— Уберите это, — велел Виссак, — Написано должно быть только в газете, больше нигде.
Тот послушно убрал блокнот и отхлебнул пива. Он поспешил — вероятно, нервничал, и пиво потекло по подбородку. Лицо у него было невыразительное, как бы анонимное — лицо в толпе. Только глаза под густыми бровями необычные — светло-голубые, водянистые, глубоко упрятанные. В них сквозила кошачья настороженность и плохо скрываемая тревога.
— Субъект — Антуан Лашом, — сказал Виссак, — Следует задать ряд вопросов. Кинуть пробный шар. Но не на первой странице.
— Место в газете я не контролирую. Нештатников не спрашивают, куда помещать материал.
— А вы скажите своему издателю, чтобы не раздувал излишнюю шумиху. Дескать, факты не полностью проверены.
Журналист позволил себе нервный смешок, тут же, впрочем, подавленный.
— С каких это пор подобные доводы принимаются во внимание? Этот желтый листок…
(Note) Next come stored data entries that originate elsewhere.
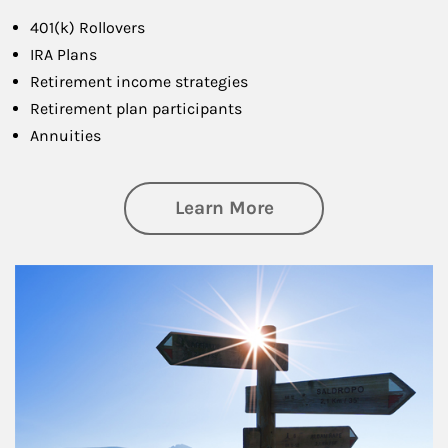
401(k) Rollovers
IRA Plans
Retirement income strategies
Retirement plan participants
Annuities
about Retirement
Learn More
Article Image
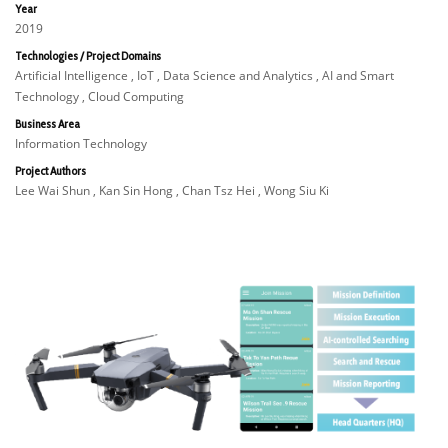
Year
2019
Technologies / Project Domains
Artificial Intelligence , IoT , Data Science and Analytics , AI and Smart
Technology , Cloud Computing
Business Area
Information Technology
Project Authors
Lee Wai Shun , Kan Sin Hong , Chan Tsz Hei , Wong Siu Ki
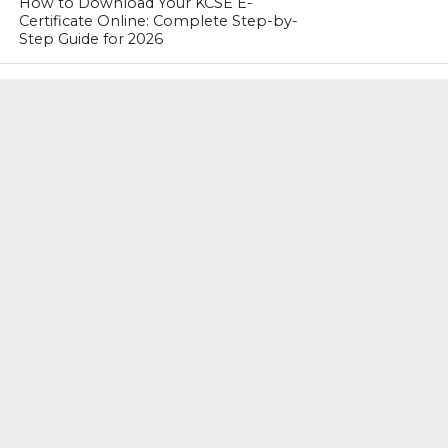
How to Download Your KCSE E-
Certificate Online: Complete Step-by-
Step Guide for 2026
— Мне известны все ваши газетные правила. Поговорите с Маваром. Скажите, что сможете продолжить тему, но только если будут соблюдаться ваши условия. То есть условия того, кто поставляет информацию. И он все сделает. Он же знает, откуда вы получаете свои данные.
— Так что за история с Лашомом, господин полковник?
— Как я уже сказал, надлежит задать несколько вопросов. Первый: почему сотрудники ДСТ следят за домом на авеню Виктор Гюго и что они ночь за ночью понапрасну караулят на Монмартре? Упомяните названия улиц вокруг площади Бланш. Поинтересуйтесь также, какой повод у контрразведки следить в течение целого месяца за Антуаном Лашомом. И, наконец, можете спросить, кого это он навещает в дешевых публичных домах, каких таких политиков?
Журналист молча кивнул.
— Затем вы зададите ещё несколько вопросов, не связывая — заметьте, не связывая их с предыдущими. Почему ничего больше не слышно о советском перебежчике Алексее Котове, который, как известно, располагает интригующей информацией о предательстве в высших эшелонах власти? Запишите имя: Котов Алексей.
— Я не забуду.
— Все, что нужно знать о нем, найдете в архиве газеты. Факты должны быть точны, но смаковать их не следует. Просто сухие факты. И выразите сомнение насчет сообщений, будто бы он переправлен в США.
— Хорошо, господин полковник.
— И еще, — Виссак подался вперед и осторожно, двумя пальцами ухватил собеседника за лацкан. Жест был оскорбителен, но журналист — его звали Моран — смолчал, — Если вся эта история примет дурной оборот и у вас начнут выпытывать источник сведений, ни при каких обстоятельствах не называйте меня. Никаких описаний или намеков. Ясно?
— Ясно, господин полковник. Я же всегда соблюдал нашу договоренность.
— В противном случае, — Виссак потянул за лацкан, вынудив собеседника наклониться, — всплывет история с мальчиком, которая ныне покоится в полицейском архиве Лилля. Это тоже ясно?
— Вполне, господин полковник.
Лацкан был отпущен и Моран нетвердой рукой схватился за пивную кружку.
— Значит, мы поняли друг друга, — заключил Виссак, — Я хочу, чтобы публикация появилась на этой неделе.
— От меня это не зависит.
— На этой неделе. Может, вы плохо расслышали, приятель? Вы что, теряете слух?
— Нет, господин полковник.
— Отлично. Это все. Можете идти.
Несколько минут спустя Виссак заплатил за пиво, вышел из бара и пересек улицу, направляясь в метро.
Статья за подписью Морана появилась в субботнем номере "Пти галуа" в самом верху четвертой полосы. Редактор, с его безошибочным инстинктом выживания и обостренным нюхом на неприятности, разделил материал надвое. Заголовок был подан крупно: "Тайна МВД. Почему сотрудники министерства следят за своим министром Лашомом?!!". Вторая часть, касающаяся советского перебежчика, помещалась ниже, как бы отдельно, в особой рамке. Заголовок гласил: "Куда исчез перебежчик, рассказавший о предательстве на самом верху?". Связь между двумя этими материалами бросалась в глаза, однако юрист газеты заверил редактора, что она недоказуема, если дойдет до уголовного суда.
В качестве ещё одной меры предосторожности главный редактор велел отделу новостей подготовить негодующую статью в защиту репутации министра той самой репутации, которая оставалась в полном порядке, пока "Пти голуа" не бросилась её защищать.